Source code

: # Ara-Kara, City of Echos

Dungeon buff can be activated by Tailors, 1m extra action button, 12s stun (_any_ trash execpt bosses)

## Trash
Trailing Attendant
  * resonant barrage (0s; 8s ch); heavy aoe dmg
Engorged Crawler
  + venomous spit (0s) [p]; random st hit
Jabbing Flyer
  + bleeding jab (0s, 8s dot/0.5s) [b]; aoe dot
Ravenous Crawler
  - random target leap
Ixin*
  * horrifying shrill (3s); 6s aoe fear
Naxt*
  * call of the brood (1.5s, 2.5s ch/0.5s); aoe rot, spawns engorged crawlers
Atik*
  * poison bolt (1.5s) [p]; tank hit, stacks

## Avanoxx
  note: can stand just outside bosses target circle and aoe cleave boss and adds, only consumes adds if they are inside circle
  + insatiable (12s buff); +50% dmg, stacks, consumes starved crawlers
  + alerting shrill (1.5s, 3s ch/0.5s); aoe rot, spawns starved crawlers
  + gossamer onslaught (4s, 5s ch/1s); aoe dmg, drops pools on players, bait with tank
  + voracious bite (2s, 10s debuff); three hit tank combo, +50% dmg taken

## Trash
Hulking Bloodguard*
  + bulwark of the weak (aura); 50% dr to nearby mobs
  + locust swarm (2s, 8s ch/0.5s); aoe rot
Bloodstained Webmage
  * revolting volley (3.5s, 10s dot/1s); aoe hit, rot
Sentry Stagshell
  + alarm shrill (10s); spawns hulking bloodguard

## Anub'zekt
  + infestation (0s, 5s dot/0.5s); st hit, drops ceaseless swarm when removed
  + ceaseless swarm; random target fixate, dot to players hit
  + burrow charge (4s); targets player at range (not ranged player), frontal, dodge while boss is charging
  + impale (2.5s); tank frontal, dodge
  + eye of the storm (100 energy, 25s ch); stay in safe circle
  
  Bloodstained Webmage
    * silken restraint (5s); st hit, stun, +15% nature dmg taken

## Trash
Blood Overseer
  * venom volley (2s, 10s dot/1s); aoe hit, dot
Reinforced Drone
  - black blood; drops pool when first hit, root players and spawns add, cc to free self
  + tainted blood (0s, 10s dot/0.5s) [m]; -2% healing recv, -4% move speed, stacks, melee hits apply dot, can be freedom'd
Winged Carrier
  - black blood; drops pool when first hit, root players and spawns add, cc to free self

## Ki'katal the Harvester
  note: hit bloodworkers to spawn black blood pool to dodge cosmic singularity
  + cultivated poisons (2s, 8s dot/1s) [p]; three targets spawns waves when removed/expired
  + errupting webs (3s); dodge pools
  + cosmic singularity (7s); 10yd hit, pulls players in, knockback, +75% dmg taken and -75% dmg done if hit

Exercise aim: Reproduce only the lines above spanning from the line containing "bait with tank" through the line containing "Blood Overseer", word for word.

Result for this exercise:
  + gossamer onslaught (4s, 5s ch/1s); aoe dmg, drops pools on players, bait with tank
  + voracious bite (2s, 10s debuff); three hit tank combo, +50% dmg taken

## Trash
Hulking Bloodguard*
  + bulwark of the weak (aura); 50% dr to nearby mobs
  + locust swarm (2s, 8s ch/0.5s); aoe rot
Bloodstained Webmage
  * revolting volley (3.5s, 10s dot/1s); aoe hit, rot
Sentry Stagshell
  + alarm shrill (10s); spawns hulking bloodguard

## Anub'zekt
  + infestation (0s, 5s dot/0.5s); st hit, drops ceaseless swarm when removed
  + ceaseless swarm; random target fixate, dot to players hit
  + burrow charge (4s); targets player at range (not ranged player), frontal, dodge while boss is charging
  + impale (2.5s); tank frontal, dodge
  + eye of the storm (100 energy, 25s ch); stay in safe circle
  
  Bloodstained Webmage
    * silken restraint (5s); st hit, stun, +15% nature dmg taken

## Trash
Blood Overseer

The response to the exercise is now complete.